The decline in the number of girls is more pronounced in richer and better-educated households, according to research in the medical journal Lancet.

The numbers show that a law passed in 1996 that bans testing for the gender of a foetus has been largely ineffective, the study said.

In India, there is a huge cultural preference for boys, in large part because of the enormous expense in marrying off girls and paying elaborate dowries. Officials have acknowledged that current laws have proved inadequate at combating the widening sex ratio gap.

The study said that between 4 million and 12 million girls are thought to have been aborted from 1980 to 2010.

Raw data from India's census released in March showed 914 girls under the age of six for every 1,000 boys. A decade ago, many were horrified when the ratio was 927 to 1,000.

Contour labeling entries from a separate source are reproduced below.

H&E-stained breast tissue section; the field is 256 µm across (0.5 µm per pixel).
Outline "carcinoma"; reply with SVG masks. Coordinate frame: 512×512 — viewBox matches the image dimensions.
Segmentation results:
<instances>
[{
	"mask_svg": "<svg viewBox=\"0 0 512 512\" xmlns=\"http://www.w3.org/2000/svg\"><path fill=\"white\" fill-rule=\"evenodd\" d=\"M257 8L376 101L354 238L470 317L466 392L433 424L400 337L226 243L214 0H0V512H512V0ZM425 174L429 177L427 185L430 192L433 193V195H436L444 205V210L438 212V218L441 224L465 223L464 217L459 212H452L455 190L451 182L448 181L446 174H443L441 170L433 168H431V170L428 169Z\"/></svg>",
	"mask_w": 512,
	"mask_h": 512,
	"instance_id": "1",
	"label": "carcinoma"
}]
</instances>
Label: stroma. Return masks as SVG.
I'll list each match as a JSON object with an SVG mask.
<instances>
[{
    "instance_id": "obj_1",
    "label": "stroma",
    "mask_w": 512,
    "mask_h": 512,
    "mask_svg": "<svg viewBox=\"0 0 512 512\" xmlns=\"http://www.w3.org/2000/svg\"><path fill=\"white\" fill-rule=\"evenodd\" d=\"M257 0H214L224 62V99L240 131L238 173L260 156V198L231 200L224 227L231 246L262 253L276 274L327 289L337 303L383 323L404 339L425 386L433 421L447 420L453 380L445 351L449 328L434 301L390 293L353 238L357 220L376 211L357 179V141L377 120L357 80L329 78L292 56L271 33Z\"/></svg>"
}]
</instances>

Researchers studied census data and government surveys of more than 250,000 births to conclude that gap is even wider in families that already have a girl.

The ratio was 906 girls under 6 to every 1,000 boys in 1990 and had declined further by 2005, when it was 836 to every 1,000.

That decrease was even more marked in families where the mothers were wealthier and had 10 or more years of education compared with a poor and uneducated mothers, presumably because the wealthy are more easily able to obtain illegal abortions.

But in families whose first child was a boy, there was no decrease in the girl to boy ratio for the second child, the study said.